Нагорных знает имена наших детей, родных и близких
- За что вы благодарны Нагорных?
- Шел 2010 год. Татьяна Волосожар и Станислав Морозов приезжают в Москву с идеей создать новый проект в разрезе моей школы. Я отправилась в министерство спорта к Юрию Дмитриевичу. Изложила мысль, и он меня услышал. Он предложил подождать неделю, ему нужно было обсудить этот вопрос с Виталием Леонтьевичем (Мутко – на тот момент министр спорта РФ, в настоящее время вице-премьер РФ). Так Таня стала гражданкой России и представляла нашу страну на чемпионате мира в паре с Максимом Траньковым. А я была их тренером. Большое спасибо Антонине Михайловне Кузнецовой, которая в министерстве спорта курировала продвижение документов на получение гражданства и Тани, и потом Наташи Забияко. Человек сорок лет в структуре нашего спорта, для нас она незаменима. А поверил именно Юрий Дмитриевич в меня. В человека, известного лишь по работе с юниорами. Доверил и дал возможность работать на более высоком уровне. Этот человек для меня образец порядочности и профессиональных знаний.

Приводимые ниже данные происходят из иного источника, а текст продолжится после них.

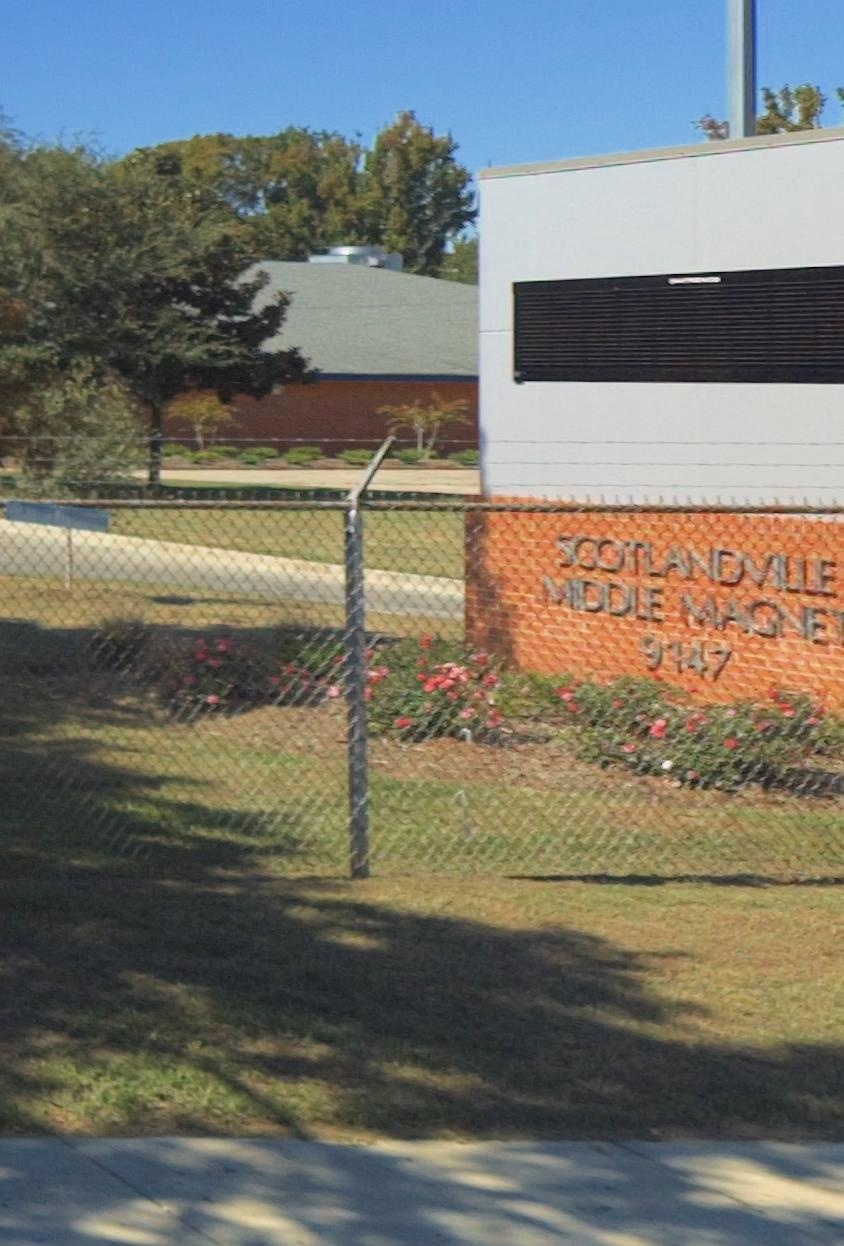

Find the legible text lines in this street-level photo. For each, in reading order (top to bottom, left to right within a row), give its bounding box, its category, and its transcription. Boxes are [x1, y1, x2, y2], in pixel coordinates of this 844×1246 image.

[551, 528, 840, 601] BusinessName: SCOTLANDVILLE
[541, 573, 831, 650] BusinessName: MIDDLE MAGNE
[636, 633, 739, 686] StreetNumber: 9147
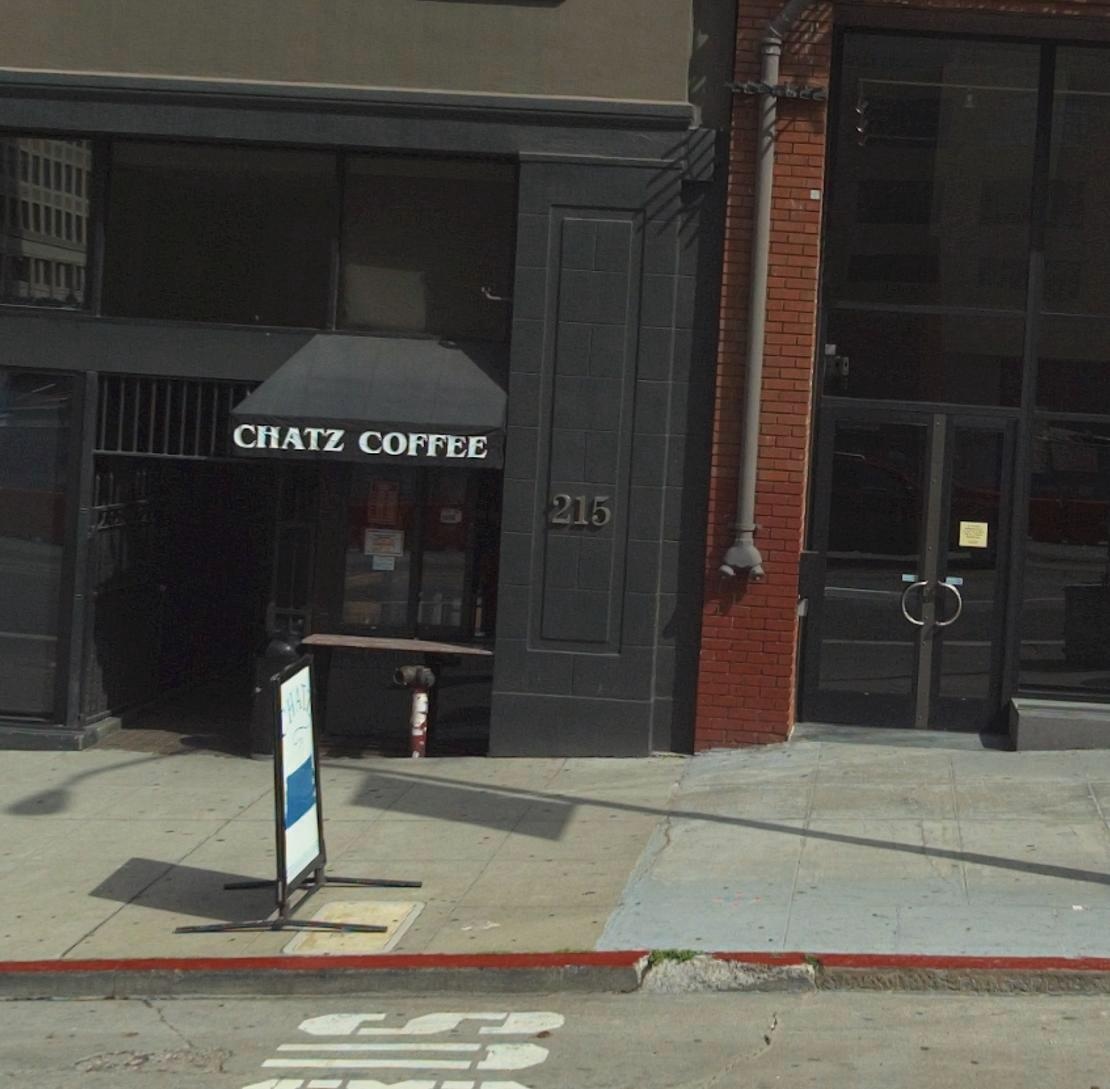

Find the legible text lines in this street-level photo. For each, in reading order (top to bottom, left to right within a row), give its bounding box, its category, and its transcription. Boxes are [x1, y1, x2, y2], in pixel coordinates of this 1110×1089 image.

[230, 422, 490, 461] BusinessName: CHATZ COFFEE
[550, 492, 611, 527] StreetNumber: 215
[285, 683, 307, 725] None: HAT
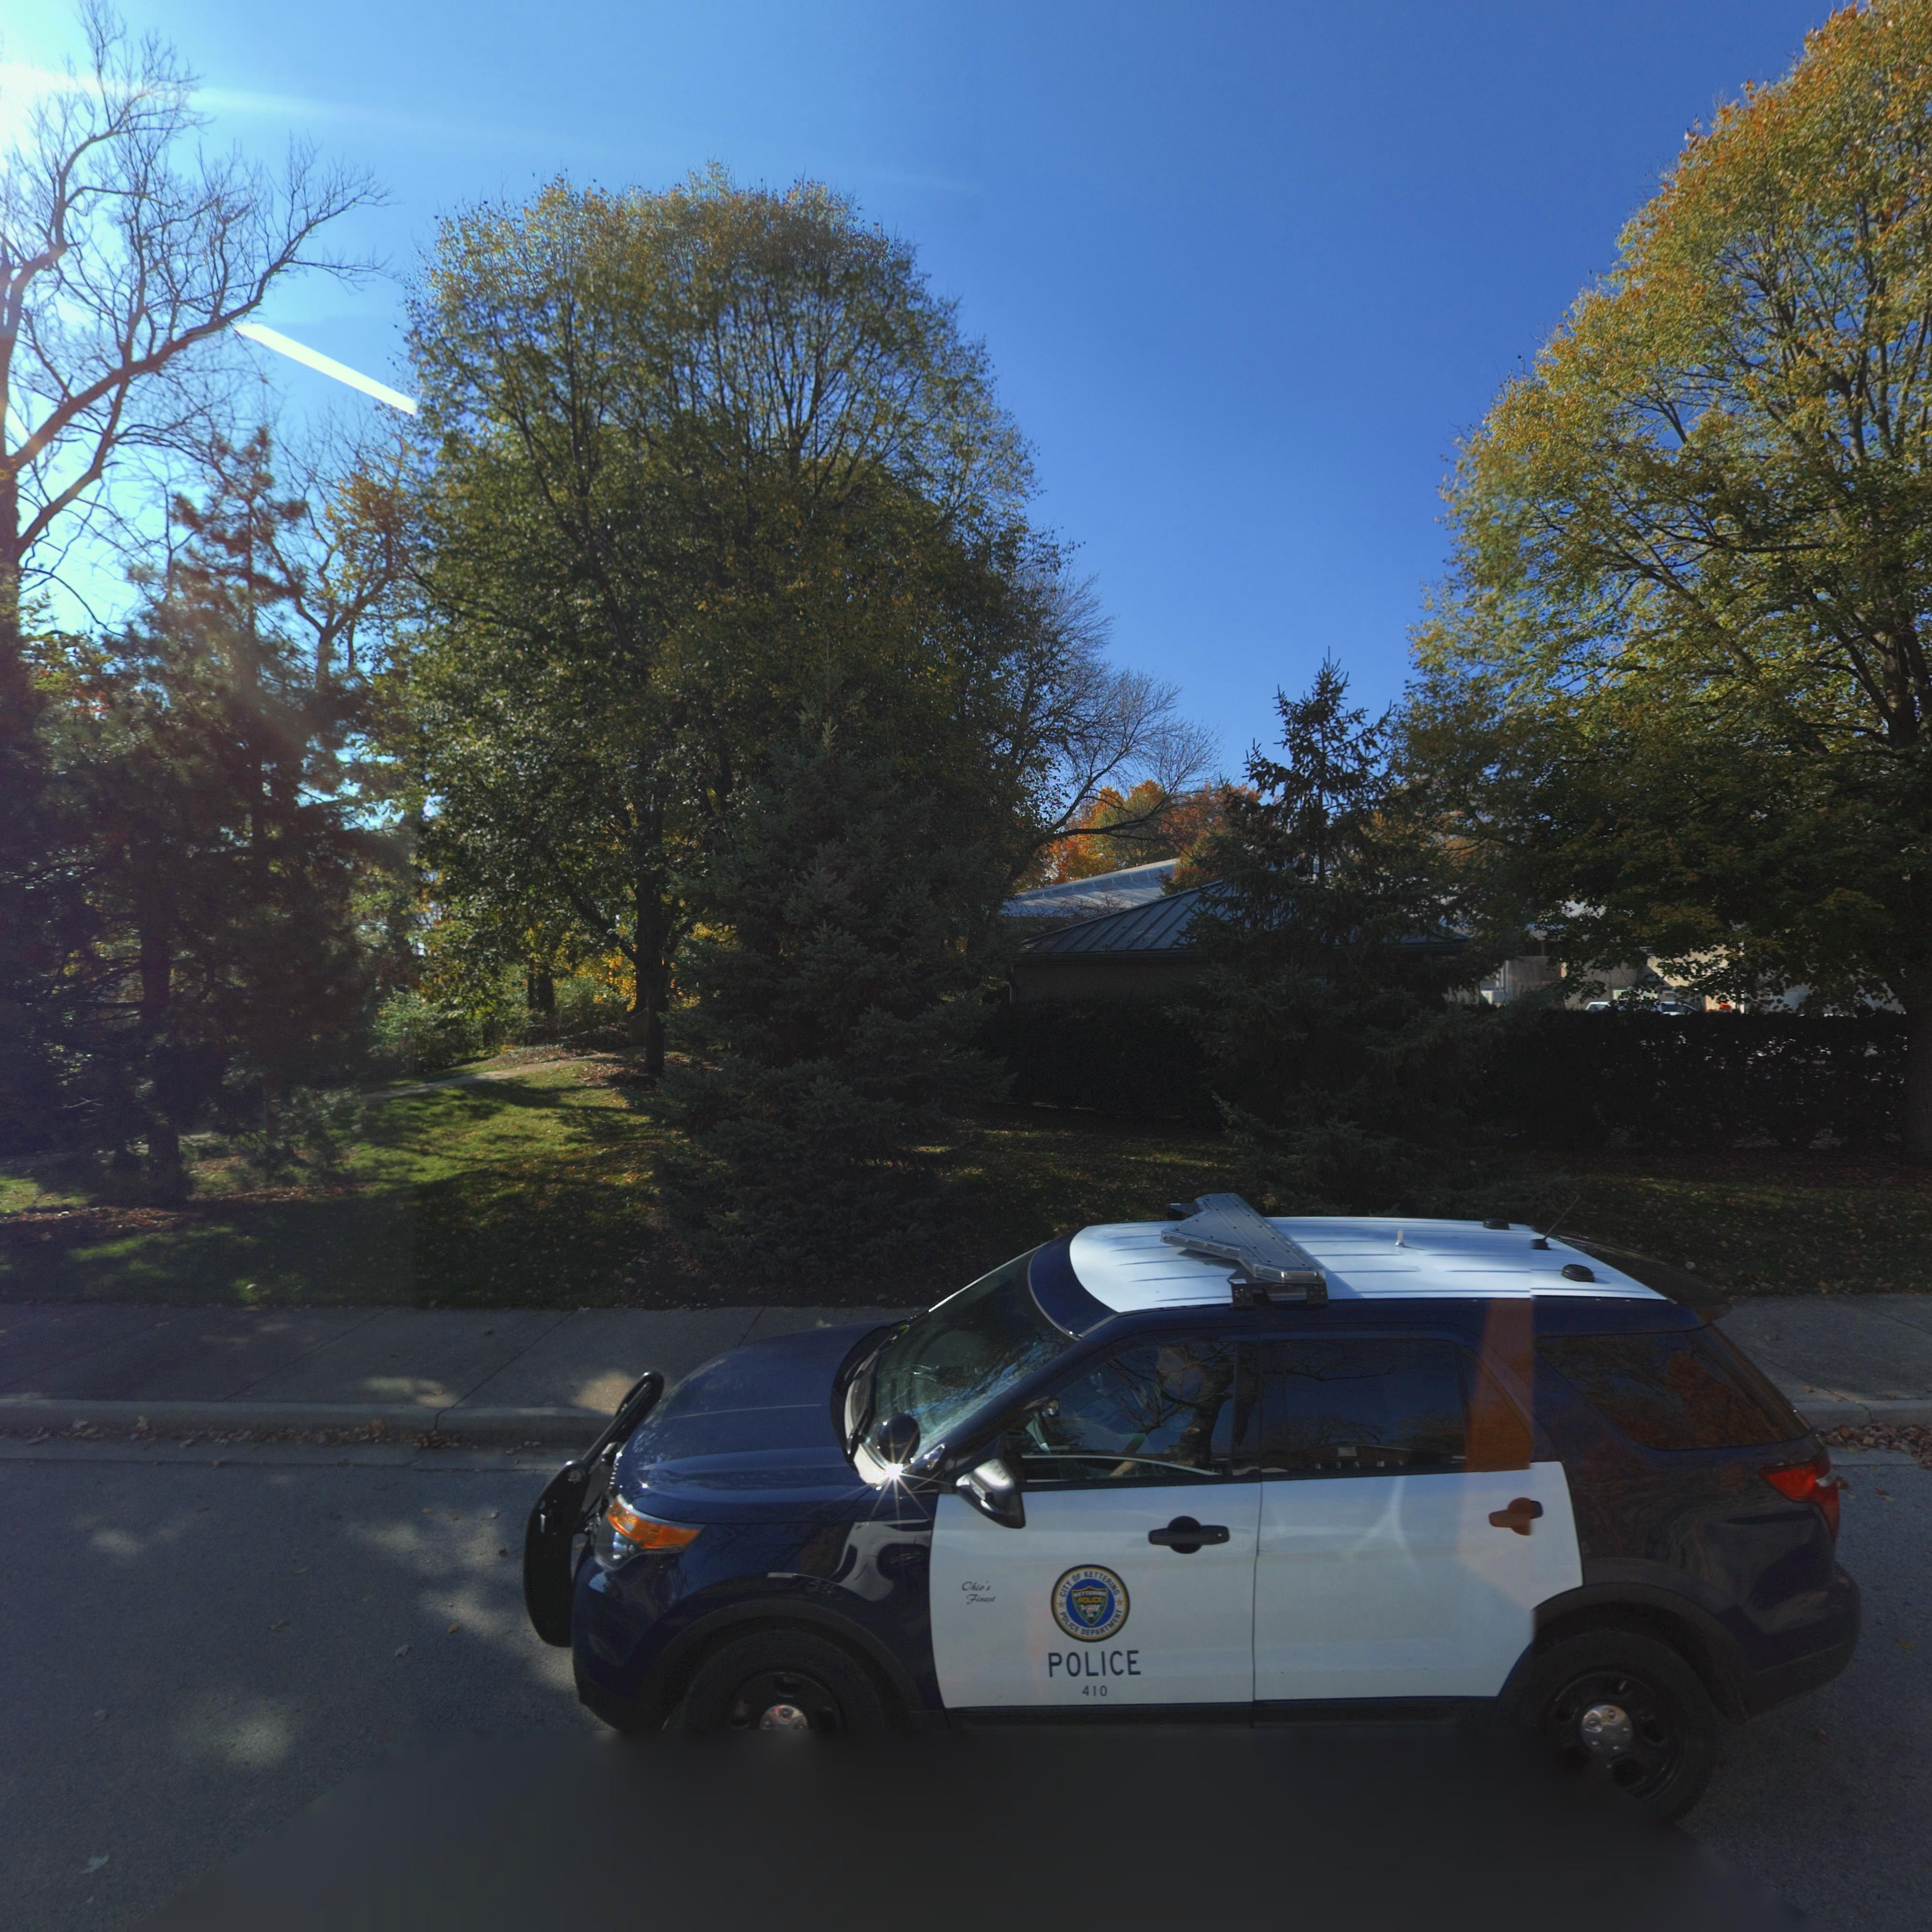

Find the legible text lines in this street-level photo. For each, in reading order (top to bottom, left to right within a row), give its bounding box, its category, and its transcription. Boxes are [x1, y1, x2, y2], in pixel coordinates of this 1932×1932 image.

[961, 1580, 992, 1592] None: Ohio's
[966, 1593, 996, 1604] None: Finest
[1058, 1570, 1121, 1598] None: CITY OF KETTERING
[1058, 1608, 1123, 1636] None: POLICE DEPARTMENT
[1047, 1650, 1141, 1678] None: POLICE
[1081, 1684, 1107, 1697] None: 410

Он умеет брать ответственность на себя. Для всех спортсменов и тренеров он был не чиновником, а человеком, к которому можно было прийти, посоветоваться, поговорить. Он знал проблемы каждого из нас. Он знает не просто наши фамилии, а имена наших детей, родных и близких. Он моментально реагировал на любую проблему. Когда умер отец Максима, Нагорных быстро помог все организовать. Год назад такая же ситуация была у лыжника Алексея Петухова, и Юрий Дмитриевич тоже активно включился, чтобы помочь. Он всегда приходил на помощь спортсменам и тренерам. С ним мы чувствовали, что у нас есть спина. Такая стеночка, к которой можно было подойти и на нее облокотиться. А самое главное, с ним мы были уверены, что завтра наступит новый день и мы обязательно будем работать и делать свое дело.
Тренерская работа состоит из множества организационных, физических, моральных вопросов. Когда у тебя несколько спортсменов, порой это тяжело выдержать. И счастье тренера, когда находятся люди, которые тебя понимают.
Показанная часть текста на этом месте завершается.